The forward path from business to technology and product, from CIO to CPO. Controversially, perhaps, the CIO role shouldn't exist. The CIO role should become the chief product owner, apart from maybe infrastructure. Nearly all change involves technology. So it's really about product teams coming together, blurring the boundary between business and technology.

Holistic business agility. It's everybody. It's HR, it's real estate, it's security, it's compliance, it's everybody. It's the whole firm.

Interconnected ecosystems, fintech startups. Like I said, we sponsor 180 fintech startups. We are standing on the shoulders of giants, where those giants are comprised of lots of little fintech companies.

Evolutionary revolution. It's not revolution. Architectural gardening. If you build something and leave it and come back to it later, the weeds have grown to the point where often you need to kill it and start again. So it's evolutionary revolution. Evolve your way to a revolutionary state. The example I gave earlier, going from a monolithic system to microservices, it wasn't a slash and burn. It was an evolution with a strangler pattern to microservices.

Experimental revolution. This is the wave two and the wave three. This is where we're doing some funky stuff around blockchain smart contracts, and we're looking at the wave two and wave three around innovation.

And continual and sustainable changes of competence. It bothers me when people say they've got change fatigue. They're doing it wrong. It's not about sprinting. It's about iterations continually.

And last slide.
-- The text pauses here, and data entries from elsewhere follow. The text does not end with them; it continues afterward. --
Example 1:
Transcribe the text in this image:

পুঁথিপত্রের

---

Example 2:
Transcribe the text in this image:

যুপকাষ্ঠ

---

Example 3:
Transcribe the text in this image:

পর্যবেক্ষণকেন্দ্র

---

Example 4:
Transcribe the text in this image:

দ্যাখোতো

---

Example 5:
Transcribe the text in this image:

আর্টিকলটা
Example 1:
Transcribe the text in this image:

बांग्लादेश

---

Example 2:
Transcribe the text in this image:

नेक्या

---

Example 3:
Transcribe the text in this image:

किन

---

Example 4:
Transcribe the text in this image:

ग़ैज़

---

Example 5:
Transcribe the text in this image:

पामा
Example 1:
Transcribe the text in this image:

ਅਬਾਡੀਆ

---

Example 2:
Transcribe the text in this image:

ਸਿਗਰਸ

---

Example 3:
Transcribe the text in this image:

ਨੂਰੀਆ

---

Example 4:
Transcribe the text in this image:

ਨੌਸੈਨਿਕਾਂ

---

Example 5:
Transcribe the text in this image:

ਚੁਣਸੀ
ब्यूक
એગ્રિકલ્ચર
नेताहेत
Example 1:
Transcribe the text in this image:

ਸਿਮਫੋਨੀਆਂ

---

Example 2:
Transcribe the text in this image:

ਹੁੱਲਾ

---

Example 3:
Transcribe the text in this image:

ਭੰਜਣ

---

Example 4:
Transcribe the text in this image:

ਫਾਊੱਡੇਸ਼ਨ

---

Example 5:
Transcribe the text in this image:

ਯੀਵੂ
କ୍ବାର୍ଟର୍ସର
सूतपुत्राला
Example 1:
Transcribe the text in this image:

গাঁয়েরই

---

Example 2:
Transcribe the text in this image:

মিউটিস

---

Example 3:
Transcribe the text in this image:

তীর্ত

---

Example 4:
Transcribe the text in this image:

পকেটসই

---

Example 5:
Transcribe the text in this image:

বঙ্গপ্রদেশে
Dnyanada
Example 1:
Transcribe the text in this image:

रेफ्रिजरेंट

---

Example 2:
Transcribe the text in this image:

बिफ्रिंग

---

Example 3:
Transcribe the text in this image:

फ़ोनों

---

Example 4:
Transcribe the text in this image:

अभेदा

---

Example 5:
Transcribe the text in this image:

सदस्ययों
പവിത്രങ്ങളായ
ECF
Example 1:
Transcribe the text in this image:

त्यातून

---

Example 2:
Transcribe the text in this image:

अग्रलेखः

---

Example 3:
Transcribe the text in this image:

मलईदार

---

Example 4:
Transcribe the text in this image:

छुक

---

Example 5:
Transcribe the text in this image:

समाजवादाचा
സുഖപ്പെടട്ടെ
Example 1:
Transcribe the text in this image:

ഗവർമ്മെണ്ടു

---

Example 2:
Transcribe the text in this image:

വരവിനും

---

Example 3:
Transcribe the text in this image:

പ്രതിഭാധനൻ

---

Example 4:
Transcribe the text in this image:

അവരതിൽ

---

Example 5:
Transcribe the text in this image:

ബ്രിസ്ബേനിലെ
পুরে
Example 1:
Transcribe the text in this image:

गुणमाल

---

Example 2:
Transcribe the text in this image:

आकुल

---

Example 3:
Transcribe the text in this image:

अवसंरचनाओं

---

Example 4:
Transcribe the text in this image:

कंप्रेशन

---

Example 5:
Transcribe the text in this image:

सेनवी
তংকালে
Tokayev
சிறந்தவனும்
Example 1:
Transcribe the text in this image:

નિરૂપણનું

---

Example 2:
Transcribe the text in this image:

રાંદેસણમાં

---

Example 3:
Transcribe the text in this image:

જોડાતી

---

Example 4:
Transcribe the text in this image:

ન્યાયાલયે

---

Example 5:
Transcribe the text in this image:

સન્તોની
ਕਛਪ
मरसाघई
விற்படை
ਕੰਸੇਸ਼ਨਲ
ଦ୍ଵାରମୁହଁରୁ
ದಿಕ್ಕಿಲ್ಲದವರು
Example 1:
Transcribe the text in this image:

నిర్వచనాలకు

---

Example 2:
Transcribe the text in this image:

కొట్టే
Here are some areas we would welcome input.

In a highly regulated environment, information security in the public cloud. We'd welcome input on this. There's some stuff around GovCloud that I saw AWS published a couple of days ago, FedRAMP and GovCloud. So we know it can be done. We know it's being done with the U.S. government. Interested in any input on that.

Containers at scale. Interested in things like auditability, debuggability, traceability. As a highly regulated firm, we need to know who ran what when and what's out there.

And Sarbanes-Oxley and developer access to production. I think we all have CAB processes and segregation of duties, and we want to move to more peer-review-type process and dev access to production and "you build it, you run it" within the regulation.

And we also want to hear any stories of holistic agility at scale, which is why we're here today. This is a totally awesome event. I can't wait to hear all the other stories. Thank you very much.